# [Dataset extract]
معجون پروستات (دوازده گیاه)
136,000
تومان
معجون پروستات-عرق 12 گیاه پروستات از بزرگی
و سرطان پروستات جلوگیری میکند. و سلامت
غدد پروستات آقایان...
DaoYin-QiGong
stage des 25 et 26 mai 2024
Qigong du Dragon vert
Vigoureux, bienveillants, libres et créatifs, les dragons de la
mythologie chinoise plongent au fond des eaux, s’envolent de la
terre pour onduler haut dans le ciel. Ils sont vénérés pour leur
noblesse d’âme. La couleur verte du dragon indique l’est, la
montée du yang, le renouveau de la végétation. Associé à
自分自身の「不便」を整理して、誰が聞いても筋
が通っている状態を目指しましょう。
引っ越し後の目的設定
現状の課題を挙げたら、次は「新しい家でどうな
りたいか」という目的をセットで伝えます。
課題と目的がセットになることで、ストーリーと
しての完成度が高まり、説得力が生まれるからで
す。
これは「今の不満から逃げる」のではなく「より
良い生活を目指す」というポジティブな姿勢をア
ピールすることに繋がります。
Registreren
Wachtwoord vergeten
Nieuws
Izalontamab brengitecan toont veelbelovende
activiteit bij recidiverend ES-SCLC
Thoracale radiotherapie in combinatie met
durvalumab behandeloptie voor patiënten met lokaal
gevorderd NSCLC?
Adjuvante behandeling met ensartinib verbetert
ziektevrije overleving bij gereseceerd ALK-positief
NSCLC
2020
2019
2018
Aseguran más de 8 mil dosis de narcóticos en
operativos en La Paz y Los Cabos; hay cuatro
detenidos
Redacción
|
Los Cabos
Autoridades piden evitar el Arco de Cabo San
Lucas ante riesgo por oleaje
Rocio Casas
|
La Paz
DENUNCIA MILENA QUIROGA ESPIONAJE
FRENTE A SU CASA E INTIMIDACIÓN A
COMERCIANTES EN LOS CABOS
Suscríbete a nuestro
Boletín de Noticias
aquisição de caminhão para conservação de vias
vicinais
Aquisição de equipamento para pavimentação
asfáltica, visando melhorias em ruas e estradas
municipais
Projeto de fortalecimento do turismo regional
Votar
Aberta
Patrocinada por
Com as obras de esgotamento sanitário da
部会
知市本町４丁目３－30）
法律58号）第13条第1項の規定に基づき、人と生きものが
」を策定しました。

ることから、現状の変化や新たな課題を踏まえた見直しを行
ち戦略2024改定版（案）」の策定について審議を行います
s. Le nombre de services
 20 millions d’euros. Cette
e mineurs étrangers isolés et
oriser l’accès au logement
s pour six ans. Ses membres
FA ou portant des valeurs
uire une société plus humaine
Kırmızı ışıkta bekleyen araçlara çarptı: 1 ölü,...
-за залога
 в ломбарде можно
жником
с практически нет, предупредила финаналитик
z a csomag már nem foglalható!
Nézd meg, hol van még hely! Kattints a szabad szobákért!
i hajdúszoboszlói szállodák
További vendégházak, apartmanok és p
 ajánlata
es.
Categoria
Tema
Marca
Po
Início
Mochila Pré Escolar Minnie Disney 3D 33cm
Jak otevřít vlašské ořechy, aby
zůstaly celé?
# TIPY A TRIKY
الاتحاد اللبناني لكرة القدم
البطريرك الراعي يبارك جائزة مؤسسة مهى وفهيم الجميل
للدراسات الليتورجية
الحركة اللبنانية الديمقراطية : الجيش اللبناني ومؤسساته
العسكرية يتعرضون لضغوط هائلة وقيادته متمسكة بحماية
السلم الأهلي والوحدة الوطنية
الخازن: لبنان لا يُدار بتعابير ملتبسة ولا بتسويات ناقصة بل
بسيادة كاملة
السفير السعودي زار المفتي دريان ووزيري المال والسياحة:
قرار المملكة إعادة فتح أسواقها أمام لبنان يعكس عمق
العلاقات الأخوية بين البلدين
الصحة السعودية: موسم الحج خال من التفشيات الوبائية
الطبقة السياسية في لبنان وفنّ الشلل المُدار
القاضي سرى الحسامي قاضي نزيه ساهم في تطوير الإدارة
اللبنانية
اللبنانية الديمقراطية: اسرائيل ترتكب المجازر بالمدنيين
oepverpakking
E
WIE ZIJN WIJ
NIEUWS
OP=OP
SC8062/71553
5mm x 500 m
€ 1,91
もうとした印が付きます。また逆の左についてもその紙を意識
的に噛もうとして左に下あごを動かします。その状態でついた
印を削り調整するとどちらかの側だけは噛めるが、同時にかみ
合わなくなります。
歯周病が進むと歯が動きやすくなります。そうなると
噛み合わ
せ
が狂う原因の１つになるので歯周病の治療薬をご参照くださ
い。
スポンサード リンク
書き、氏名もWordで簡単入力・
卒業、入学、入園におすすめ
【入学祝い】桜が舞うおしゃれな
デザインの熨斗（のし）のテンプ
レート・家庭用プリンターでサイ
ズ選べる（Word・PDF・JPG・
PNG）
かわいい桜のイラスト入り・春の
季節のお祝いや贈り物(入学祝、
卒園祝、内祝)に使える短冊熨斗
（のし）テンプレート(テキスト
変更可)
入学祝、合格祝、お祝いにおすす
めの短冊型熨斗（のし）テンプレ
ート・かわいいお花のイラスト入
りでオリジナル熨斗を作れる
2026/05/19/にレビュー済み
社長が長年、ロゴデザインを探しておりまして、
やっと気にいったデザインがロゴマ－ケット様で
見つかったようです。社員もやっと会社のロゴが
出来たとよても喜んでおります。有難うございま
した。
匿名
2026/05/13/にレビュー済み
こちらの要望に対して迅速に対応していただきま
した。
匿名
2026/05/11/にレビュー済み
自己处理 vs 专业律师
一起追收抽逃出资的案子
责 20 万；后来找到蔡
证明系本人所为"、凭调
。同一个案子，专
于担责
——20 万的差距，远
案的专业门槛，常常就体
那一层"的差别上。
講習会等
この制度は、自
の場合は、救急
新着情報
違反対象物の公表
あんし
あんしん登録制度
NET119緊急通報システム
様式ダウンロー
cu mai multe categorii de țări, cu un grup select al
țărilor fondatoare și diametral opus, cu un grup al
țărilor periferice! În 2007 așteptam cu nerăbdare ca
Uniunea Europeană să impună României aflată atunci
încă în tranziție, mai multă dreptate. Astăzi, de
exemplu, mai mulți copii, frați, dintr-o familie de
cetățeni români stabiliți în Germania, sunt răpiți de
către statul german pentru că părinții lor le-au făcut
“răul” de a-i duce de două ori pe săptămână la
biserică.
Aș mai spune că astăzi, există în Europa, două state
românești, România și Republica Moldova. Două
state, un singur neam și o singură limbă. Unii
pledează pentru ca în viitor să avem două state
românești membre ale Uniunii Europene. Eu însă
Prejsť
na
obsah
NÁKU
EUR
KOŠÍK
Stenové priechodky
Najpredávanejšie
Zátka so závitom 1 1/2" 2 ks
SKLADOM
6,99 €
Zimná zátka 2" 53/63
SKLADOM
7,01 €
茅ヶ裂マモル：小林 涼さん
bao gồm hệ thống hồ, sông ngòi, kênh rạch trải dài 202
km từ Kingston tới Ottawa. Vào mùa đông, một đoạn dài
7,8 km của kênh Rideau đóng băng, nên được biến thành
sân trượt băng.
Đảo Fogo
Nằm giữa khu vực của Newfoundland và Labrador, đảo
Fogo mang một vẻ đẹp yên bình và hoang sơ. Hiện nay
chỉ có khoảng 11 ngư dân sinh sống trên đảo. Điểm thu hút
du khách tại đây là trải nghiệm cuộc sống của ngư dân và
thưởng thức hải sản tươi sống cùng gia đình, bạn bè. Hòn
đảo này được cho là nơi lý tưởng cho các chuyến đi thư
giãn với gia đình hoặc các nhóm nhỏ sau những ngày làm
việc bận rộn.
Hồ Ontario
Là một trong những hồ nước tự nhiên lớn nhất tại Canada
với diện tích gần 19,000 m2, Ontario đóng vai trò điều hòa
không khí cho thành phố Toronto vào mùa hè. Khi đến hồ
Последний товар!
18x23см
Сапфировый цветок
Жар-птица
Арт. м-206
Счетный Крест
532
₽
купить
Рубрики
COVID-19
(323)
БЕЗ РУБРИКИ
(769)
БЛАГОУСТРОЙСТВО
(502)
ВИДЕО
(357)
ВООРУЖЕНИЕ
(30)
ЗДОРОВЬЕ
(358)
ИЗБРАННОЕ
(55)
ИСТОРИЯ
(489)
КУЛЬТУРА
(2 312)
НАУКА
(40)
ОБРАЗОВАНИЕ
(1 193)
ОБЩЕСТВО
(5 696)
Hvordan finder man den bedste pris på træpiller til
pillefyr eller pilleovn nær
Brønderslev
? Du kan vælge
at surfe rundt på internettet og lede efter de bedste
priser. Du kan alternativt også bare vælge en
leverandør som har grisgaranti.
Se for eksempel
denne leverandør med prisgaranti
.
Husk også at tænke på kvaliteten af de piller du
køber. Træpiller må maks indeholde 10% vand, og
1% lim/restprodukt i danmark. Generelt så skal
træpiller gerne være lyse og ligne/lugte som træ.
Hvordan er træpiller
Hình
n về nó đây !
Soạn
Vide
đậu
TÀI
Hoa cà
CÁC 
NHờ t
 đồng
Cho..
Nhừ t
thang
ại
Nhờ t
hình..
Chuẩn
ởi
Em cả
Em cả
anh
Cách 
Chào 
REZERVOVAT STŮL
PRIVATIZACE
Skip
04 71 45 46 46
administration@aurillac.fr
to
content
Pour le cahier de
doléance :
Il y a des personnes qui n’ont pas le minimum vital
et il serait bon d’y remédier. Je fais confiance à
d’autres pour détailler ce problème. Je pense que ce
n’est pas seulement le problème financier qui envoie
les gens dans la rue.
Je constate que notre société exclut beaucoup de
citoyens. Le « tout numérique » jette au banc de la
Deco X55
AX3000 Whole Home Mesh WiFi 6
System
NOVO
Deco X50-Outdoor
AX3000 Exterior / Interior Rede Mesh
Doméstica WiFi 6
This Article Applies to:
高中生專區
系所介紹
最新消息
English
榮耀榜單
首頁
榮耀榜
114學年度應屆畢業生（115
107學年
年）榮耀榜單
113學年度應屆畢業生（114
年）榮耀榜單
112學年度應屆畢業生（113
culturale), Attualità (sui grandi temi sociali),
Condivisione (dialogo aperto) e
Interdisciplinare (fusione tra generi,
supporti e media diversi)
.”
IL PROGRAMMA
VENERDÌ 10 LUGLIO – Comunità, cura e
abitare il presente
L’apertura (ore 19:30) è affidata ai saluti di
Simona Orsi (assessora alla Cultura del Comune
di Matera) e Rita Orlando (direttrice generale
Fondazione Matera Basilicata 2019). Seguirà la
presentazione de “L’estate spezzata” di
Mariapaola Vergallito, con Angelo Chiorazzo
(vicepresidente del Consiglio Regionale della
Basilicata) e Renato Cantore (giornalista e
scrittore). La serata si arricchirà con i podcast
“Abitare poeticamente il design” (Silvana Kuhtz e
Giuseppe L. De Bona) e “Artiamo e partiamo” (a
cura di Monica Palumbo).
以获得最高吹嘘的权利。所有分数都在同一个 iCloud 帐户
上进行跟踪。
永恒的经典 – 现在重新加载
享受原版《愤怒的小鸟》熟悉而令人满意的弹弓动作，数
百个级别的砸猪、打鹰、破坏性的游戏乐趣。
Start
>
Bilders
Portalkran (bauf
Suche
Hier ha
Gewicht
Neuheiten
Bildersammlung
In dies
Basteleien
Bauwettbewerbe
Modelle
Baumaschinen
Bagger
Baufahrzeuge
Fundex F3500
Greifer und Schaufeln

# [Work required]
The only acceptable answer is a number: how many lines of the listing contain the word "Basilicata".

# [Task output]
2